*STATED PROBLEM*. Summarize the load-test error report below in two sentences.

*TEXT SHOWN*.
** begin **
Instead, this happened:

For each of the workers (10 in my case) I get the following output before the test begins:


[8d420a65-d1d0-4c38-adb1-cbb5c2387be8]: A Lambda function has exited with an error. Reason: ArtilleryError
--
175 | {
176 | stdout: 'Test run id: t5tzx_m5ppfy4wnx9abaxfhwwdb7a5hrpf6_dqk5\n' +
177 | 'Phase started: constant 2200 requests for 5 minutes (index: 0, duration: 300s) 14:33:16(+0000)\n' +
178 | '\n' +
179 | "worker error, id: 1 Error: EMFILE: too many open files, open '/var/task/node_modules/artillery/node_modules/@artilleryio/sketches-js/dist/ddsketch/proto/compiled.js'\n" +
180 | '    at Object.openSync (node:fs:590:3)\n' +
181 | '    at Object.readFileSync (node:fs:458:35)\n' +
182 | '    at Object.Module._extensions..js (node:internal/modules/cjs/loader:1215:18)\n' +
183 | '    at Module.load (node:internal/modules/cjs/loader:1076:32)\n' +
184 | '    at Function.Module._load (node:internal/modules/cjs/loader:911:12)\n' +
185 | '    at Module.require (node:internal/modules/cjs/loader:1100:19)\n' +
186 | '    at require (node:internal/modules/cjs/helpers:119:18)\n' +
187 | '    at DDSketch.BaseDDSketch.toProto (/var/task/node_modules/artillery/node_modules/@artilleryio/sketches-js/dist/ddsketch/DDSketch.js:156:29)\n' +
188 | '    at Function.serializeMetrics (/var/task/node_modules/artillery/node_modules/@artilleryio/int-core/lib/ssms.js:345:23)\n' +
189 | '    at SSMS.<anonymous> (/var/task/node_modules/artillery/node_modules/@artilleryio/int-core/lib/runner.js:237:49) {\n' +
190 | '  errno: -24,\n' +
191 | "  syscall: 'open',\n" +
192 | "  code: 'EMFILE',\n" +
193 | "  path: '/var/task/node_modules/artillery/node_modules/@artilleryio/sketches-js/dist/ddsketch/proto/compiled.js'\n" +
194 | '}\n',
195 | stderr: ''
196 | }

The load test then runs, however the desired RPS isn't reached and there are a lot of EMFILE errors:

--------------------------------------
--
385 | Metrics for period to: 14:33:20(+0000) (width: 3.853s)
** end **
*SUPPLIED RECORDS*.
** begin **
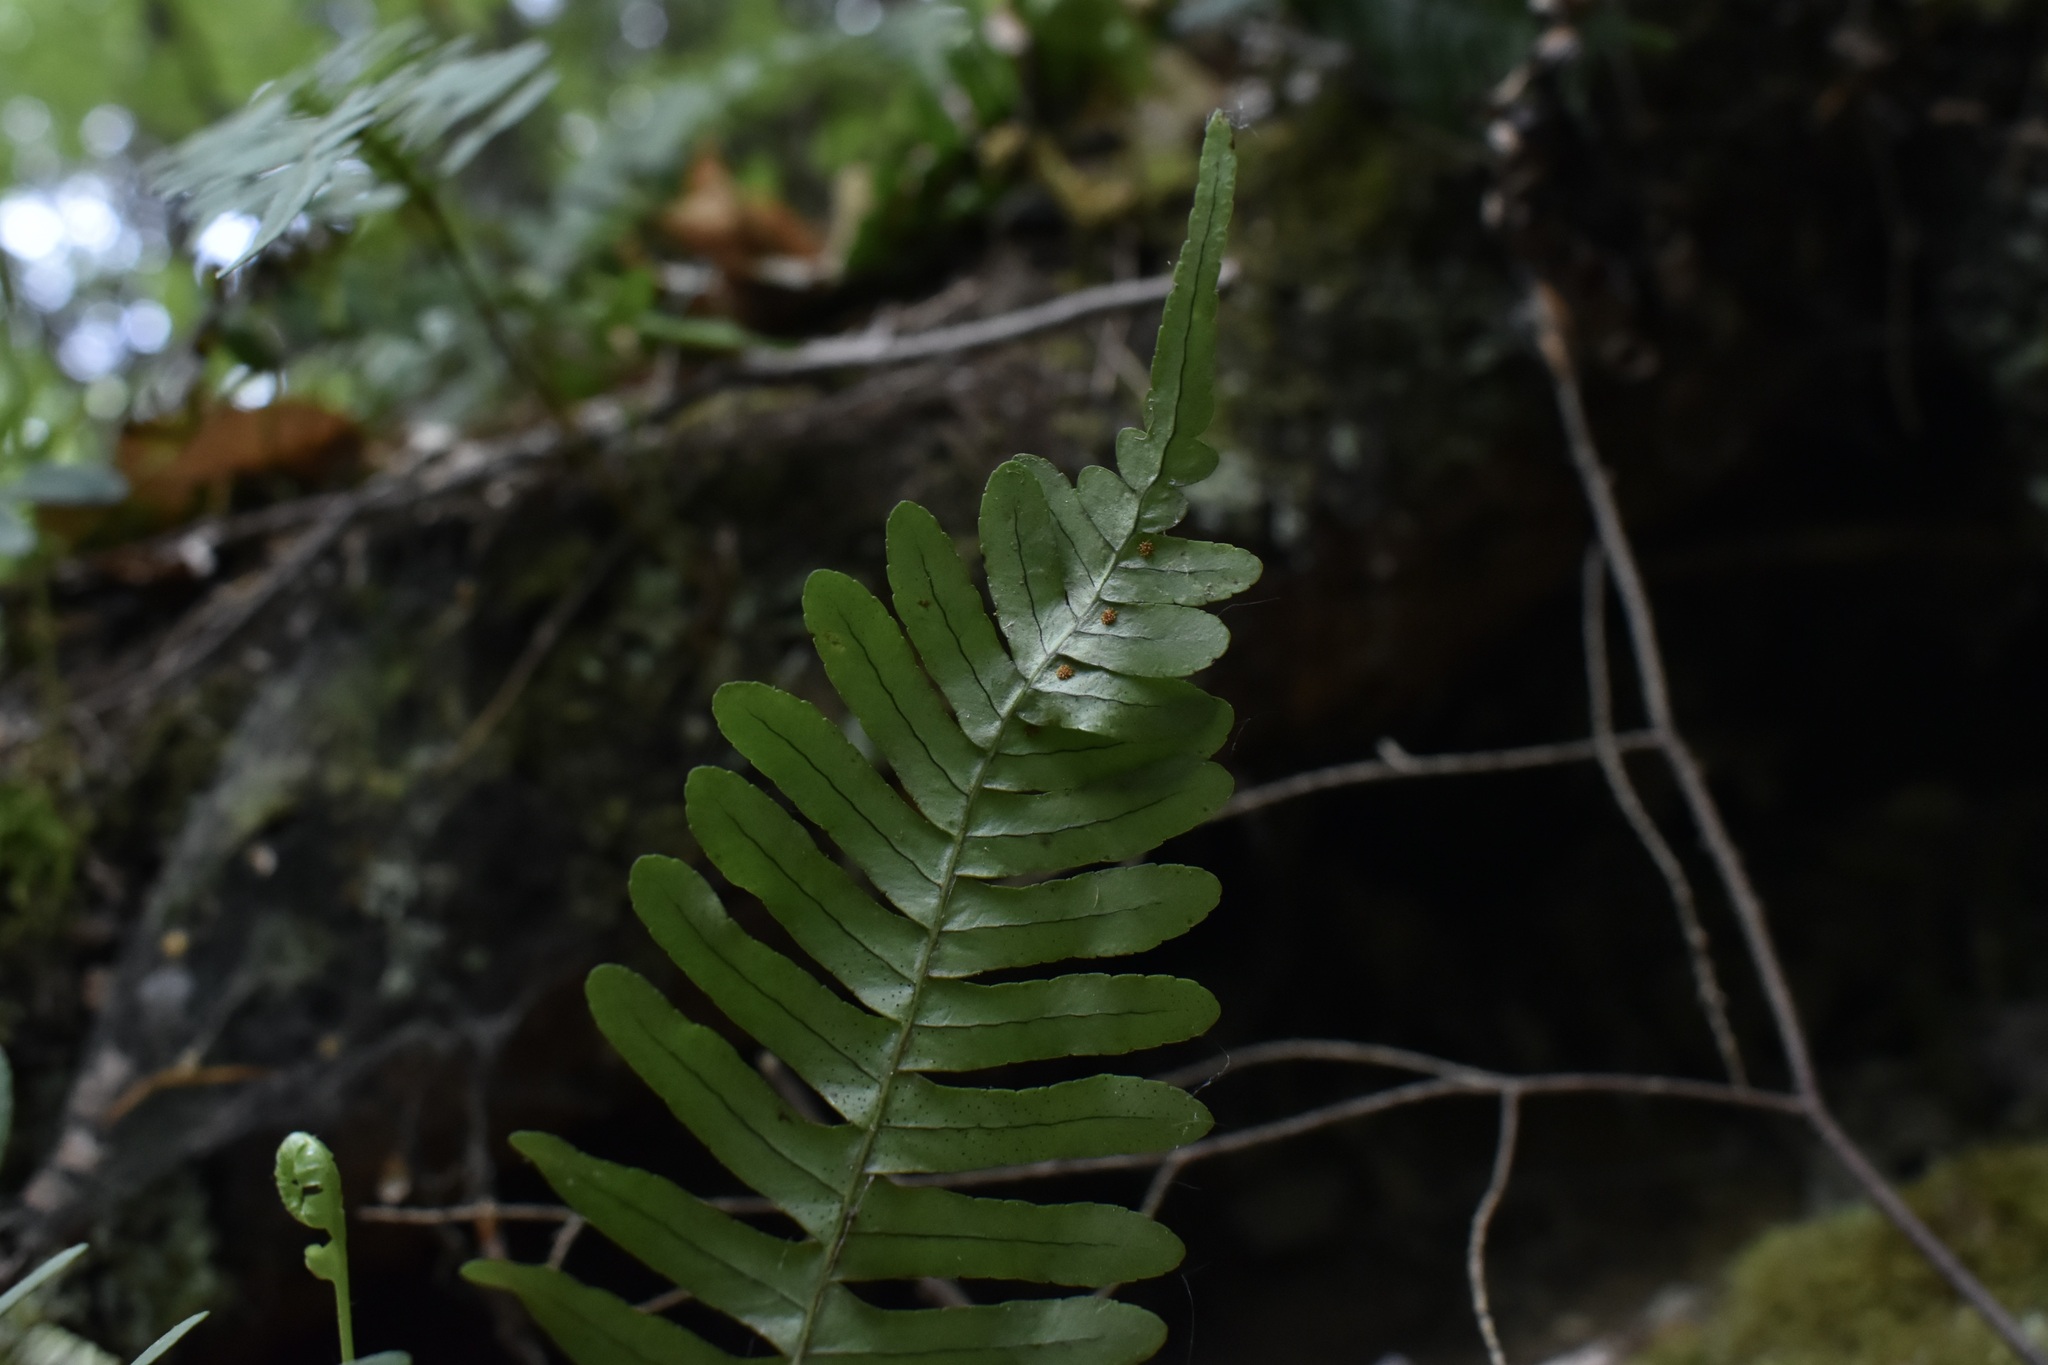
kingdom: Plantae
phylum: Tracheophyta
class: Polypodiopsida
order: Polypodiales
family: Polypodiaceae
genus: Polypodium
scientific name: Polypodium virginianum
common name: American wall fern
** end **
** begin **
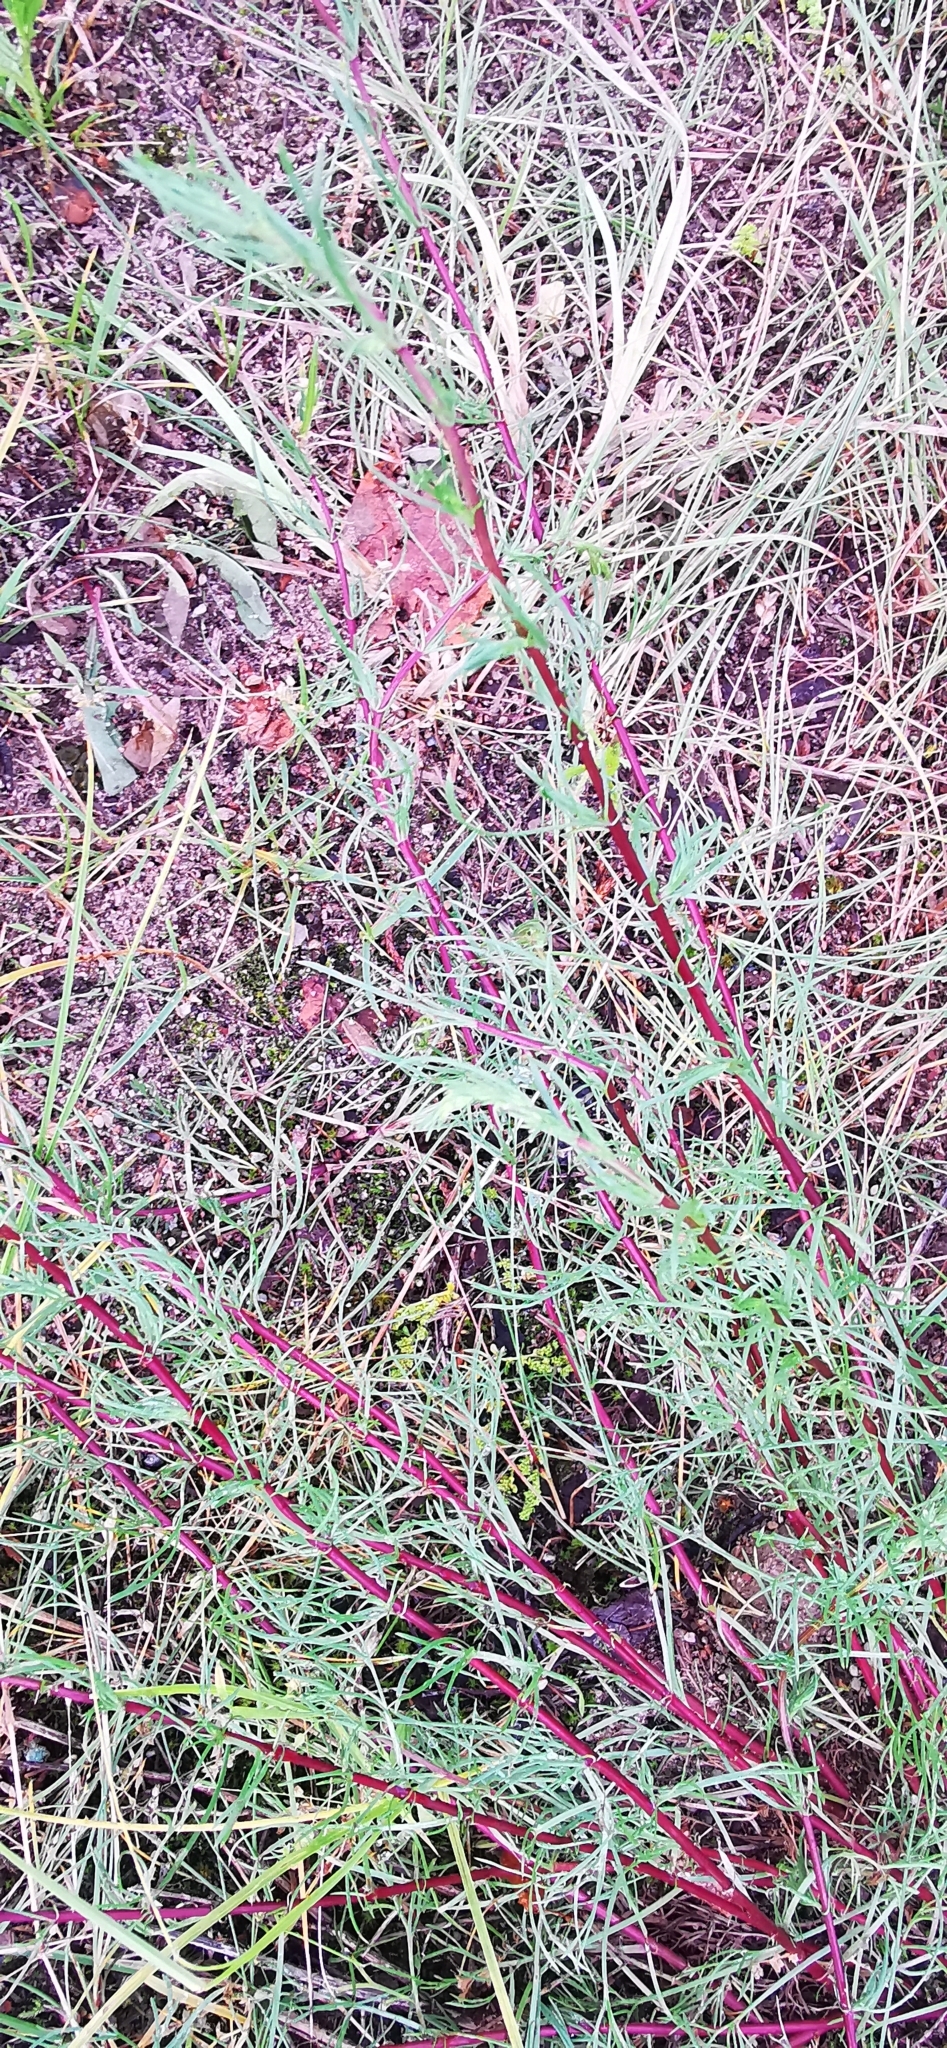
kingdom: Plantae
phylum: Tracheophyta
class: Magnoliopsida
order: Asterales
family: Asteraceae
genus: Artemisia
** end **
*SOLUTION FOR THIS TASK*. Before the test begins, each of the ten workers produces output saying that a Lambda function exited with an ArtilleryError, caused by a worker error "EMFILE: too many open files" when opening a compiled.js file inside Artillery's node modules. The load test then runs, but it does not reach the desired RPS, and many EMFILE errors appear.